**Problem to work on**
Your task is to repeat the data exactly, every line of it.

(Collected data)
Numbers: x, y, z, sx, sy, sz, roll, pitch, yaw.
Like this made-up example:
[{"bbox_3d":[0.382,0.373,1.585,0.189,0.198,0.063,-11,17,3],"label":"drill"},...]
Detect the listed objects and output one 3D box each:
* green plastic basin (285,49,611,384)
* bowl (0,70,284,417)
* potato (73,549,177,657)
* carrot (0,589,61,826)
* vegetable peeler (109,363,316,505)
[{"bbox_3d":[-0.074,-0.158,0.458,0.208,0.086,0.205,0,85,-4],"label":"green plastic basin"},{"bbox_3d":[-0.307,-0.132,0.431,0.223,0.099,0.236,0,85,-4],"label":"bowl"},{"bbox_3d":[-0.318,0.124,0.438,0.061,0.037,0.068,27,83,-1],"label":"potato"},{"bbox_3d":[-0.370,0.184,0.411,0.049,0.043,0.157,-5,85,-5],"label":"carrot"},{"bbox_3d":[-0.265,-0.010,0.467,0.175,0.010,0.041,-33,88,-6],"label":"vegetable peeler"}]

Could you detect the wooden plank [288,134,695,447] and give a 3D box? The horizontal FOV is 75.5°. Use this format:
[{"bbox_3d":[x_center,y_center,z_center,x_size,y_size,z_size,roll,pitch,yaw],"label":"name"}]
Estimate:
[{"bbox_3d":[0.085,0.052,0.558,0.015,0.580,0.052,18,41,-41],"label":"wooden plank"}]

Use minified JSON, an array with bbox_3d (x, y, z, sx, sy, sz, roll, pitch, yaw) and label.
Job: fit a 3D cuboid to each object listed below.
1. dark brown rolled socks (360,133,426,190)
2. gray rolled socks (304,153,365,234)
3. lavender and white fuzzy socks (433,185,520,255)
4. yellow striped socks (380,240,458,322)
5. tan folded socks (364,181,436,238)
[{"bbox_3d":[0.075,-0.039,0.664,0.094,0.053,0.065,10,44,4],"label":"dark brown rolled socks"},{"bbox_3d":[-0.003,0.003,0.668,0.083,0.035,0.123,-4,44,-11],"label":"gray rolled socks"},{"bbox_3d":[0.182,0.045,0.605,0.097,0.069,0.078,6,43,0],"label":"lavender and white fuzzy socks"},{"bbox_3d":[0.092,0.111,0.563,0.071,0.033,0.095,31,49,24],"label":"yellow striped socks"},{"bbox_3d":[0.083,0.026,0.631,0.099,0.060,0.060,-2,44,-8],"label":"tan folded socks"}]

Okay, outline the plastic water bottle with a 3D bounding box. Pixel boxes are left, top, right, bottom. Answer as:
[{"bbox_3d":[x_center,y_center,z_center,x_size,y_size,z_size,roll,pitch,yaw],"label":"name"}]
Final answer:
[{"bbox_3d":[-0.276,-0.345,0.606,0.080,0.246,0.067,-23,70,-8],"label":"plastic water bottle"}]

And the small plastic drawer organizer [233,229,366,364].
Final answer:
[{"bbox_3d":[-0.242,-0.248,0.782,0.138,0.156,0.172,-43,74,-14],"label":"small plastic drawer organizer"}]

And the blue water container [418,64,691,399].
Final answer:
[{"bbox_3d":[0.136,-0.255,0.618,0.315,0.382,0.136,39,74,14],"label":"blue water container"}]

**Answer space**
Numbers: x, y, z, sx, sy, sz, roll, pitch, yaw.
Like this made-up example:
[{"bbox_3d":[0.382,0.373,1.585,0.189,0.198,0.063,-11,17,3],"label":"drill"},...]
Detect the listed objects and output one 3D box each:
* green plastic basin (285,49,611,384)
* bowl (0,70,284,417)
* potato (73,549,177,657)
* carrot (0,589,61,826)
* vegetable peeler (109,363,316,505)
[{"bbox_3d":[-0.074,-0.158,0.458,0.208,0.086,0.205,0,85,-4],"label":"green plastic basin"},{"bbox_3d":[-0.307,-0.132,0.431,0.223,0.099,0.236,0,85,-4],"label":"bowl"},{"bbox_3d":[-0.318,0.124,0.438,0.061,0.037,0.068,27,83,-1],"label":"potato"},{"bbox_3d":[-0.370,0.184,0.411,0.049,0.043,0.157,-5,85,-5],"label":"carrot"},{"bbox_3d":[-0.265,-0.010,0.467,0.175,0.010,0.041,-33,88,-6],"label":"vegetable peeler"}]

Could you detect the wooden plank [288,134,695,447] and give a 3D box? The horizontal FOV is 75.5°. Use this format:
[{"bbox_3d":[x_center,y_center,z_center,x_size,y_size,z_size,roll,pitch,yaw],"label":"name"}]
Estimate:
[{"bbox_3d":[0.085,0.052,0.558,0.015,0.580,0.052,18,41,-41],"label":"wooden plank"}]

Use minified JSON, an array with bbox_3d (x, y, z, sx, sy, sz, roll, pitch, yaw) and label.
Job: fit a 3D cuboid to each object listed below.
1. dark brown rolled socks (360,133,426,190)
2. gray rolled socks (304,153,365,234)
3. lavender and white fuzzy socks (433,185,520,255)
4. yellow striped socks (380,240,458,322)
5. tan folded socks (364,181,436,238)
[{"bbox_3d":[0.075,-0.039,0.664,0.094,0.053,0.065,10,44,4],"label":"dark brown rolled socks"},{"bbox_3d":[-0.003,0.003,0.668,0.083,0.035,0.123,-4,44,-11],"label":"gray rolled socks"},{"bbox_3d":[0.182,0.045,0.605,0.097,0.069,0.078,6,43,0],"label":"lavender and white fuzzy socks"},{"bbox_3d":[0.092,0.111,0.563,0.071,0.033,0.095,31,49,24],"label":"yellow striped socks"},{"bbox_3d":[0.083,0.026,0.631,0.099,0.060,0.060,-2,44,-8],"label":"tan folded socks"}]

Okay, outline the plastic water bottle with a 3D bounding box. Pixel boxes are left, top, right, bottom. Answer as:
[{"bbox_3d":[x_center,y_center,z_center,x_size,y_size,z_size,roll,pitch,yaw],"label":"name"}]
Final answer:
[{"bbox_3d":[-0.276,-0.345,0.606,0.080,0.246,0.067,-23,70,-8],"label":"plastic water bottle"}]

And the small plastic drawer organizer [233,229,366,364].
Final answer:
[{"bbox_3d":[-0.242,-0.248,0.782,0.138,0.156,0.172,-43,74,-14],"label":"small plastic drawer organizer"}]

And the blue water container [418,64,691,399].
Final answer:
[{"bbox_3d":[0.136,-0.255,0.618,0.315,0.382,0.136,39,74,14],"label":"blue water container"}]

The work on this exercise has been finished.